(QUOTED PASSAGE begins)
The method may also include measuring the postoperative refractive results value, assigning the postoperative refractive results value to the measured ophthalmological biometry data of the patient in order to form a new training data record, and determining an importance indicator value for the new training data record, with the importance indicator value being indicative of a distance value of the new training data record in comparison with the initial training data volume.
According to a fourth aspect of the present disclosure, an associated system for increasing a training data volume for a machine learning system for determining a postoperative refractive results value of an intraocular lens to be inserted is presented. To this end, the system may comprise a processor and a memory which is operatively connected to the processor and which stores program code elements which, when executed, cause the processor to measure a group of ophthalmological biometry data of a patient and determine a postoperative refractive results value of the intraocular lens to be inserted, by means of a trained machine learning system. This trained machine learning system may have been trained with (i) an initial training data volume consisting of tuples of previously measured ophthalmological biometry data of patients, (ii) associated initial refractive power values of a previously inserted intraocular lens, and (iii) associated postoperative refractive results values, generated by means of the previously inserted intraocular lens, as ground truth data for determining a corresponding machine learning model, wherein the measured ophthalmological biometry data and an initial refractive power value of the inserted intraocular lens are used as input data for the trained machine learning system.
(QUOTED PASSAGE ends)
#### APPLY WHAT YOU READ
1. Decide whether each statement agrees with the intraocular lens passage, and answer yes or no, quoting the words from the passage that settle it. (a) The system in the fourth aspect has a processor and a memory that is operatively connected to that processor. (b) The importance indicator value shows how far the new training data record is from the initial training data volume. (c) The measured biometry data are the only input data for the trained machine learning system.
2. Extend the intraocular lens passage past its final sentence, keeping its style.
(DATASET EXCERPTS begins)
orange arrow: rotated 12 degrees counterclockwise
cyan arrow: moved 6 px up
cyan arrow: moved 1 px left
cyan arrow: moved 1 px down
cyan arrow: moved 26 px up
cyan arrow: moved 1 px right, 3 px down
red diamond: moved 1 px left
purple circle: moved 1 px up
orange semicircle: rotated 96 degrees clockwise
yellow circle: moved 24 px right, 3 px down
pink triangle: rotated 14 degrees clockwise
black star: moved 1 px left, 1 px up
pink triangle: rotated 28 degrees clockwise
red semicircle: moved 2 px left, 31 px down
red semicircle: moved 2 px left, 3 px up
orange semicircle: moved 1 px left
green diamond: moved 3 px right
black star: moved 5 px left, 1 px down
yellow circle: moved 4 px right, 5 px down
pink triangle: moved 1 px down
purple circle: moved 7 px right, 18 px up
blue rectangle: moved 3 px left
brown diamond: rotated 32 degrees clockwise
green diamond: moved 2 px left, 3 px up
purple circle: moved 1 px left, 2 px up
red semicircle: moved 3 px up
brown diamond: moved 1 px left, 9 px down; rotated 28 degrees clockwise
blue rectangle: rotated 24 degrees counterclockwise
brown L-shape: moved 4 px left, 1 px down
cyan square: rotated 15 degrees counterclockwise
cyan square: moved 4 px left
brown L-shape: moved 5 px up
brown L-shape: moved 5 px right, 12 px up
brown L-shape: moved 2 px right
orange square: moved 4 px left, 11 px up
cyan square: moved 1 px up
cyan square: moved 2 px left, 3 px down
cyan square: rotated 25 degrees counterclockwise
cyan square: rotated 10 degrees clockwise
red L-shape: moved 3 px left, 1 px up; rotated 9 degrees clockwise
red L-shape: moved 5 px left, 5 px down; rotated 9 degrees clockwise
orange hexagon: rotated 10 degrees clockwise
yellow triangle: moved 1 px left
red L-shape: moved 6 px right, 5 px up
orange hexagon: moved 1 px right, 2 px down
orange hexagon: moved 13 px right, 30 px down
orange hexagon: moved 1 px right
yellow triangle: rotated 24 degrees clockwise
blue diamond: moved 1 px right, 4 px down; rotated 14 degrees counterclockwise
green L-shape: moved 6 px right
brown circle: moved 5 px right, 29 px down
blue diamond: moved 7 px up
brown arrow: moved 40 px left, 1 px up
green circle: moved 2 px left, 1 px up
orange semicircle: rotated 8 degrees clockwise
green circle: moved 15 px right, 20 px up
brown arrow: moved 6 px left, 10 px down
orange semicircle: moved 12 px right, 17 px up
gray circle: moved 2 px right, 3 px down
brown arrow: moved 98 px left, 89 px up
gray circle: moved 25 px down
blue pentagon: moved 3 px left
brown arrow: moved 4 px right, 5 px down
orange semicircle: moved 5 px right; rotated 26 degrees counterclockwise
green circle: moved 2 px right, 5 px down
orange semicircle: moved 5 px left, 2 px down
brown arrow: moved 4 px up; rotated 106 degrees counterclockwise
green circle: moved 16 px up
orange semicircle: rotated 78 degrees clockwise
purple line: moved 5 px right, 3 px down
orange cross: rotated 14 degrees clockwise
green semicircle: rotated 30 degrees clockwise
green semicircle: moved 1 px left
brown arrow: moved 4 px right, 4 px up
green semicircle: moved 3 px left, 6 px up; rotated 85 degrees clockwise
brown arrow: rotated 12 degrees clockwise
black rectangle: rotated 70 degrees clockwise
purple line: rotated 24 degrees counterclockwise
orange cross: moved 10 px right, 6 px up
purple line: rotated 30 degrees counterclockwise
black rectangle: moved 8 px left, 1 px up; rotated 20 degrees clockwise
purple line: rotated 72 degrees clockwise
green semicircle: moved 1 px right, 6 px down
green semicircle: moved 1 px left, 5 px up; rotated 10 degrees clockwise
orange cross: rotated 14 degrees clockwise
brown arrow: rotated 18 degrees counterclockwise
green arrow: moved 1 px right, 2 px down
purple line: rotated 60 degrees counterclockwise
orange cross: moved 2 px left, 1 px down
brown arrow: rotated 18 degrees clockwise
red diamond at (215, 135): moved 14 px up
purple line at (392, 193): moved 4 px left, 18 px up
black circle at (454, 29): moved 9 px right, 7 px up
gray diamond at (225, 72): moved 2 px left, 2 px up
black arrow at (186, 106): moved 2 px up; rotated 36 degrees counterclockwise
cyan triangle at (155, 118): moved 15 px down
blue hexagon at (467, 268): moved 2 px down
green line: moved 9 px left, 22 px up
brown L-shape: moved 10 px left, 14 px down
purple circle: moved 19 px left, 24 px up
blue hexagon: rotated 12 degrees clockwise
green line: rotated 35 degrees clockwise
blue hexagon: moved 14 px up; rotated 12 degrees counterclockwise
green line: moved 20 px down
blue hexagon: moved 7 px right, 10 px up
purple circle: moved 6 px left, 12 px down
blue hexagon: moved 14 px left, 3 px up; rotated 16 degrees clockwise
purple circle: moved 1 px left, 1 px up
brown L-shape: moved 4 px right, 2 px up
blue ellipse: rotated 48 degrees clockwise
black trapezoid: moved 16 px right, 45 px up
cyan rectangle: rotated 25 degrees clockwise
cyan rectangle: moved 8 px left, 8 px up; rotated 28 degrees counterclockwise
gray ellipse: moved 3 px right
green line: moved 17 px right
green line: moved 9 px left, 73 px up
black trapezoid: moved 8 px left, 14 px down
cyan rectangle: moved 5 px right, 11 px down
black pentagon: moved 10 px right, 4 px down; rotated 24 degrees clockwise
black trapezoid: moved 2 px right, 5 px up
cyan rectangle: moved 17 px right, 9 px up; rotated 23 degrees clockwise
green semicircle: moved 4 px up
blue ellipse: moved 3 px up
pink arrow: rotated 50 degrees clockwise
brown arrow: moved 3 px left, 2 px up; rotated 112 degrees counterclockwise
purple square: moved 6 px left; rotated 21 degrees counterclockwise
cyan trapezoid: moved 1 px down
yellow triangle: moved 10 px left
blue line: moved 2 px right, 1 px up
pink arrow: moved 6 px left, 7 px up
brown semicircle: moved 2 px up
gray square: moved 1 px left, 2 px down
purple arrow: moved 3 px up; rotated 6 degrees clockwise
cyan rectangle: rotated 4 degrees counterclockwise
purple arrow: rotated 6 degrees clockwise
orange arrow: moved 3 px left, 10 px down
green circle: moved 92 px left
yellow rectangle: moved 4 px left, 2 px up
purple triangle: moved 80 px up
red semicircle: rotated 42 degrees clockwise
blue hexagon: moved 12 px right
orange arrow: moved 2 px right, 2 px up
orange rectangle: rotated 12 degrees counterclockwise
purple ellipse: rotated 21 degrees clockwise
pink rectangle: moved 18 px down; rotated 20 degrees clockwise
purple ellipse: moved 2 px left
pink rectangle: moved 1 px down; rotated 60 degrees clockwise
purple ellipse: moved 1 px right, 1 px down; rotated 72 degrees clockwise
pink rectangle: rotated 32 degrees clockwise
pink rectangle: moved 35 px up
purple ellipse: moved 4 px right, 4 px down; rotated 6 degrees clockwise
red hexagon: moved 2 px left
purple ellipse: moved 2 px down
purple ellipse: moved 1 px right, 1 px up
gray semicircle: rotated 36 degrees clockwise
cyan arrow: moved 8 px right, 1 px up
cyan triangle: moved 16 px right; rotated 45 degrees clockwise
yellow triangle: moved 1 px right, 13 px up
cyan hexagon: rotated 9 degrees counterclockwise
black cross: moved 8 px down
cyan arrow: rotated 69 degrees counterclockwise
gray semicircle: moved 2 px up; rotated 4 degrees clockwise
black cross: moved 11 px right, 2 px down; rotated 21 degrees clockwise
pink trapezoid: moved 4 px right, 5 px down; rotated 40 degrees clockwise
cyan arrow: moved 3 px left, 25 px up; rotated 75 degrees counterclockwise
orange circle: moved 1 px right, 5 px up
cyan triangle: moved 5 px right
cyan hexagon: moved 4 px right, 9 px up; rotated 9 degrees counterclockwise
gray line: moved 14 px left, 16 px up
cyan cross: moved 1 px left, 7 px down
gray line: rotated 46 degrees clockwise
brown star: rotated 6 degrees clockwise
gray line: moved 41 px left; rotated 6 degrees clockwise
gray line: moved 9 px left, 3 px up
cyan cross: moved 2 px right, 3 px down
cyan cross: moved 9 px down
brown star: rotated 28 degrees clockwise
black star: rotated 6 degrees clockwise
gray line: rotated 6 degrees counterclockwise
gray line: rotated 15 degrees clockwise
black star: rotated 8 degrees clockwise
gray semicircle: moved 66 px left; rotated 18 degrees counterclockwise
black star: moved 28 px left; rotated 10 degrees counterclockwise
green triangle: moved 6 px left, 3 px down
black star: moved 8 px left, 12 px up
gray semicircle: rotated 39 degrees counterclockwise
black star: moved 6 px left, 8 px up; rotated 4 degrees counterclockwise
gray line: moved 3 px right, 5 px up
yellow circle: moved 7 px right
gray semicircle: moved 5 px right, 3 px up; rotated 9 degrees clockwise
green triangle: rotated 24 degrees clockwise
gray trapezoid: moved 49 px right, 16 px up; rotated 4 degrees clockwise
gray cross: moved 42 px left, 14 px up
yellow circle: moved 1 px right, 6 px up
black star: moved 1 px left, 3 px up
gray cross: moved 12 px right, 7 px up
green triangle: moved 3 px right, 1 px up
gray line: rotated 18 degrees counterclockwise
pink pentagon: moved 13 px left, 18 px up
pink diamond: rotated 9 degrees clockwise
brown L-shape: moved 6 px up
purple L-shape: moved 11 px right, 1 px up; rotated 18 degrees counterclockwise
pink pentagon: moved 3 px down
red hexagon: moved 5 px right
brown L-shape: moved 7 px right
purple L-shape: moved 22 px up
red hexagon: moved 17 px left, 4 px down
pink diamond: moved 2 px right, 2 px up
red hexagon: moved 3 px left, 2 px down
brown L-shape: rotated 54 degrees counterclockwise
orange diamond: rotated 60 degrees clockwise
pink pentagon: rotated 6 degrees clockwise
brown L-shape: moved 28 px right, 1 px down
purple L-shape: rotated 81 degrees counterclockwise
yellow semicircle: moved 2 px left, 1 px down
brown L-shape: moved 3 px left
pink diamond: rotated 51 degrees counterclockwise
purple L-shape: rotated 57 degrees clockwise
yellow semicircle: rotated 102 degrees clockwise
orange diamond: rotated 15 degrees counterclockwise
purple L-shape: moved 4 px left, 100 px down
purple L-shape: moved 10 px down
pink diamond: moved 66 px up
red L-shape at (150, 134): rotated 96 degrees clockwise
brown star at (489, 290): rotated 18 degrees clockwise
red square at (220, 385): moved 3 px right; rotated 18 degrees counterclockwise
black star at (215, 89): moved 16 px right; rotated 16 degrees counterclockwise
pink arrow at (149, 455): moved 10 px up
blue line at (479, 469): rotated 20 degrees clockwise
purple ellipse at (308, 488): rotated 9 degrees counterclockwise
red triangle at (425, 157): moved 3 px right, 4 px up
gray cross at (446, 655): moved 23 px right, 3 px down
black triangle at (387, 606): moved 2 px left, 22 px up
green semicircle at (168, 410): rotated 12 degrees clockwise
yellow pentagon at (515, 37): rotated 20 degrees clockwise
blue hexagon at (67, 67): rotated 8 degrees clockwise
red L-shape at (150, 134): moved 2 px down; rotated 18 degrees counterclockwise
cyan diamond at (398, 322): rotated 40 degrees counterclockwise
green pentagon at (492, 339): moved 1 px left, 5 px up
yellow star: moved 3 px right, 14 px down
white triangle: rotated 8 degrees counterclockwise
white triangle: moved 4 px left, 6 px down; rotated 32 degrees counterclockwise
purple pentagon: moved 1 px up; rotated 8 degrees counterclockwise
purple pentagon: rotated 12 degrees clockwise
(DATASET EXCERPTS ends)
#### RESULTS OF THE EXERCISE
1.
(a) Yes: "the system may comprise a processor and a memory which is operatively connected to the processor"
(b) Yes: "with the importance indicator value being indicative of a distance value of the new training data record in comparison with the initial training data volume"
(c) No: "the measured ophthalmological biometry data and an initial refractive power value of the inserted intraocular lens are used as input data for the trained machine learning system"

2.
The processor can also be caused to measure the postoperative refractive results value, assign the postoperative refractive results value to the measured ophthalmological biometry data of the patient in order to form a new training data record, and determine an importance indicator value for the new training data record, with the importance indicator value being indicative of a distance value of the new training data record in comparison with the initial training data volume.
The proposed computer-implemented method for increasing a training data volume for a machine learning system for determining an initial refractive power value for an intraocular lens to be inserted and the method according to the second aspect have a plurality of advantages and technical effects, which also apply accordingly to the associated systems:
The proposed method can ensure, especially in the context of cataract operations, a continual increase in the volume of training data used for the retraining of the underlying machine learning system with its machine learning model. This field of medicine, in particular, frequently has only small volumes of training data available, and so the predictions of the utilized ML systems in individual areas—i.e., individual indications—can only be made with a low prediction precision (corresponding to a low percentage prediction probability for a prediction value).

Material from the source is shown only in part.